Sehari sebelum Hari Valentine pada 13 Februari 1748, sebuah kapal schooner bertiang tiga, Lady Lovibond berlayar di sepanjang Sungai Thames meninggalkan pelabuhan di dekat Kent, Inggris, untuk menjalani sebuah pelayaran santai dengan tujuan akhir di Oporto, Portugal. Dalam pelayaran itu kapten kapal Simon Reed yang baru saja menikah membawa pengantin barunya, Annetta, bersamanya untuk sekaligus berbulan madu.
Kala itu, ada sebuah takhayul yang menyebutkan bahwa kehadiran seorang perempuan di dalam kapal saat berlayar akan membawa nasib buruk. Namun, para kru tampaknya tidak terlalu peduli dan turut bahagia untuk kapten mereka, kecuali wakil kapten dan kepala kelasi yang memegang kendali kapal.

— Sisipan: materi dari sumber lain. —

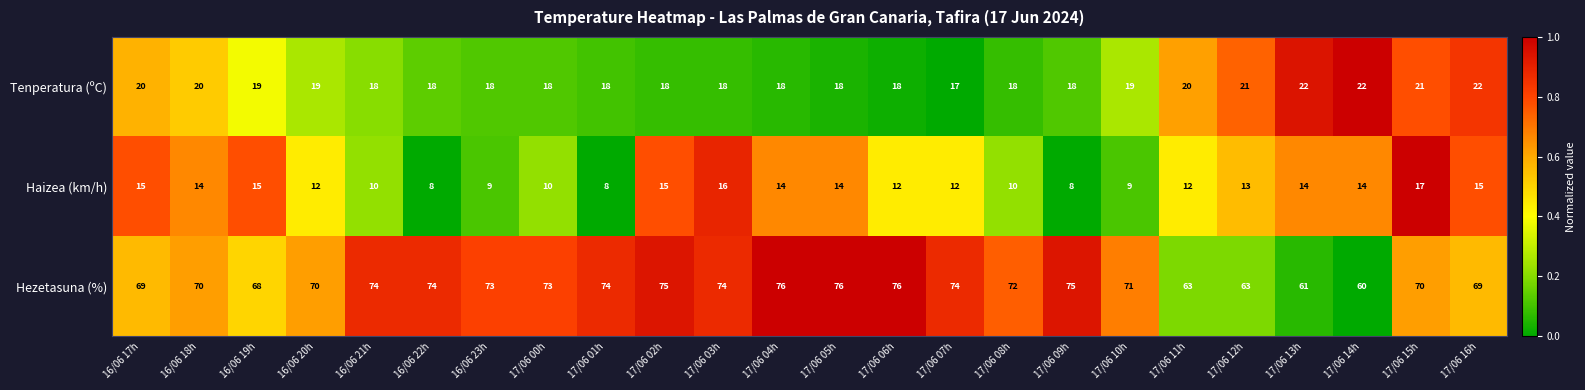

Rank the series by their maximum value, from lowest to highest.

Haizea (km/h), Tenperatura (ºC), Hezetasuna (%)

Di saat para kru merayakan pernikahan di bawah dek bersama kedua pengantin baru, wakil kapten, John Rivers justru memiliki rencana lain. Meski Rivers hadir menjadi pengiring pengantin dalam pernikahan kaptennya, dia ternyata memendam perasaan cinta kepada Annetta yang cantik. Semakin sering dia memikirkan perempuan itu semakin dia terbakar api cemburu. Saat perasaan itu akhirnya tak bisa tertahan lagi, Rivers memutuskan mengambil tindakan yang berakhir dengan sebuah peristiwa tragis.
Menurut cerita, saat Lady Lovibond berlayar di perairan Goodwind Sand yang terkenal berbahaya, Rivers menyerang kepala kelasi yang sedang mengemudi kapal. Dengan menggunakan pasak berat pengikat tali layar, wakil kapten itu memukul kelasi dari belakang hingga tak sadarkan diri dan mengambil alih kemudi.
Rivers kemudian mengarahkan Lady Lovibond ke arah Goodwind Sand hingga kapal itu tenggelam, hancur dan menewaskan semua penumpang dan awaknya.